July 2, 2012. Gustav Mahler. The great Austrian composer was born on July 7, 1860. We mark his birthday every year, and every time it reminds us how inadequately he is represented in our library. Mahler, uniquely among modern composers, wrote almost exclusively for the orchestra. He completed nine symphonies, and published several song cycles for voice and orchestra: Des Knaben Wunderhorn (The Boy’s Magic Horn), Rückert-Lieder, Kindertotenlieder (Songs on the Death of Children), and Das Lied von der Erde (The Song of the Earth), which in reality is a full-blown symphony (Mahler himself described it as “a Symphony for Tenor and Alto (or Baritone) Voice and Orchestra”). Superstitiously attempting to escape the “curse of the Ninth symphony” (he was thinking of Beethoven, Schubert, and Anton Bruckner, for whom ninth symphonies were their last), Mahler didn’t number his ninth, but gave it a name. In the end, as we know, this “trick” didn’t work: Mahler went on to write an “official” Ninth symphony, and died while working on the Tenth.

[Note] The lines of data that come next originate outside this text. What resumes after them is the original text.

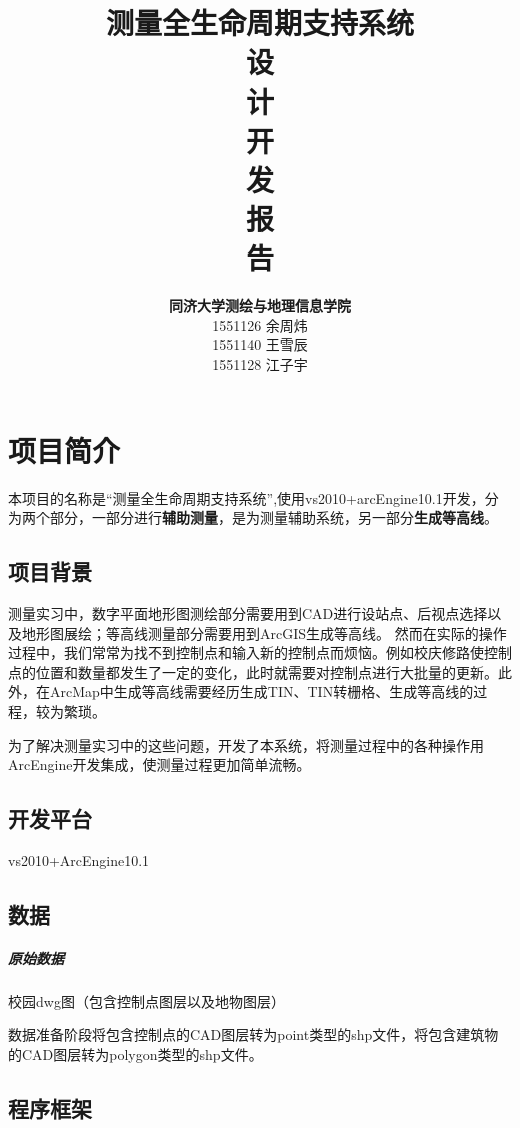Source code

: \documentclass[twoside,color=blue,mathpazo,titlestyle=hang,12pt]{elegantbook}
\title{\Huge\textbf{测量全生命周期支持系统}\Huge\\设 \\ 计 \\ 开 \\ 发 \\ 报 \\ 告}
\author
{
\Large\textbf{同济大学测绘与地理信息学院} \\
1551126 余周炜 \\
1551140 王雪辰 \\
1551128 江子宇
}
\date{}
\numberwithin{equation}{section}
\begin{document}
\frontmatter

\maketitle


\tableofcontents

\mainmatter

\chapter{项目简介}

本项目的名称是“测量全生命周期支持系统”,使用vs2010+arcEngine10.1开发，分为两个部分，一部分进行\textbf{辅助测量}，是为测量辅助系统，另一部分\textbf{生成等高线}。

\section{项目背景}
测量实习中，数字平面地形图测绘部分需要用到CAD进行设站点、后视点选择以及地形图展绘；等高线测量部分需要用到ArcGIS生成等高线。 然而在实际的操作过程中，我们常常为找不到控制点和输入新的控制点而烦恼。例如校庆修路使控制点的位置和数量都发生了一定的变化，此时就需要对控制点进行大批量的更新。此外，在ArcMap中生成等高线需要经历生成TIN、TIN转栅格、生成等高线的过程，较为繁琐。

为了解决测量实习中的这些问题，开发了本系统，将测量过程中的各种操作用ArcEngine开发集成，使测量过程更加简单流畅。

\section{开发平台}

vs2010+ArcEngine10.1

\section{数据}

\paragraph{原始数据} 校园dwg图（包含控制点图层以及地物图层）

数据准备阶段将包含控制点的CAD图层转为point类型的shp文件，将包含建筑物的CAD图层转为polygon类型的shp文件。

\section{程序框架}
\end{document}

In our library, we have a great number of composers wonderfully represented by very talented instrumentalists. With American orchestras, however, the story is very different. Most of them have very strict labor rules and do not allow streaming of their recordings, even those that are not commercial. We have recordings of several of Mahler’s symphonies, and although these can provide the listener with a glimpse of his genius, they don’t present it on the level his music deserves. We’d really like to play some of Mahler’s music during the week marking his birthday, so we turned to YouTube as a source. Here’s Adagio, the fourth movement of the Ninth Symphony. Mahler subtitled is Sehr langsam und noch zurückhaltend – very slow and even reluctant. Leonard Bernstein, who is conducting the Royal Concertgebouw Orchestra, takes these directions quite literally: it’s one of the slowest performances on record and runs almost 30 minutes, about five minutes longer than an average performance of this movement; it’s incredible nine minutes slower than Pierre Boulez’s Grammy-winning account. Some critics think that it’s self-indulgent but others believe it to be one of the best recordings of this heartbreaking work ever made.
The picture of Mahler above was made in 1907, two years before he started working on the Ninth Symphony and three years before his death on May 18, 1910, of incurable heart disease.